* Fei Ding <fding...@gmail.com> [160918 02:58]:
> Thanks, Marvin, I've learned a lot from your reply. And, I've written more
> code, like:
> a, b, c := 1, 2, 3
> > slice1 := []int{a, b, c}
> > for _, n := range slice1 {
> > go func(n *int) {fmt.Println(*n)}(&n)
> > }
>  It seems that pass *n's address *in the code above will make a data race,
> which you have already explained why. But still, I have another question:
> If the coder do really want the addresses of elements in slice, how to do
> it correctly?

* Marvin Stenger <marvin.stenge...@gmail.com> [160918 07:12]:
> https://play.golang.org/p/9LQMDrDIOv should work.

Marvin Stenger gives two good solutions in the above link.  I will
explain what each does and why you might use one over the other.

    for i, _ := range values {
        go values[i].print()

In this case, the expression values[i].print is evaluated to determine
the function to be scheduled, so the function that is scheduled is the
print method with an implied first argument of &values[i].  This
expression is evaluated prior to scheduling, so neither the variable
values nor the variable i are referenced in the goroutine.  However, the
value of &values[i] is a pointer into the backing array for the slice,
which will be important in choosing which solution to use.

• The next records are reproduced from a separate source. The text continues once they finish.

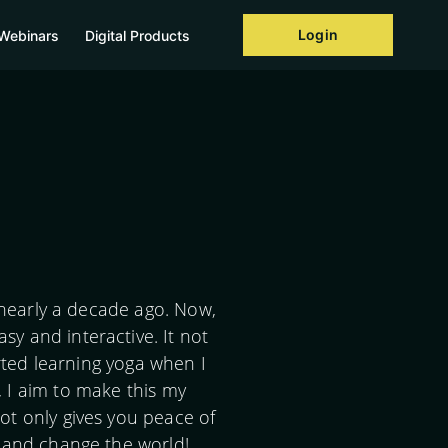
Login
Webinars
Digital Products
 nearly a decade ago. Now,
y and interactive. It not
rted learning yoga when I
, I aim to make this my
ot only gives you peace of
r and change the world!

    for _, v := range values {
        w := v
        go w.print()

In the second case, although the same v is reused for all iterations of
the loop, a new w is created each time through the loop.  The assignment
to v at the beginning of the loop makes a copy of the slice element and
puts it in v.  Then it is copied a second time and stored in w.  (The
compiler may be able to optimize the generated code to avoid making two
copies.)  Now the function call that is scheduled is a call to the print
method with an implied first argument of &w.  Because each iteration of
the loop uses a new variable w, each goroutine has its own copy of the
slice element associated with the iteration of the loop in which the
goroutine was created.

The primary consideration in choosing between these two solutions is
whether or not the goroutine can safely access the slice element in the
backing array.  If it can, use the first solution.  If it cannot, either
because the backing array might be modified or because the element
itself is not safe to reference concurrently, then use the second
solution.  I would probably modify the second solution like this:

    for i, _ := range values {
        var w = values[i]
        go w.print()

This doesn't rely on the compiler's ability to optimize copying the
element twice into copying it only once, and it is just as clear to the
next programmer who reads your code.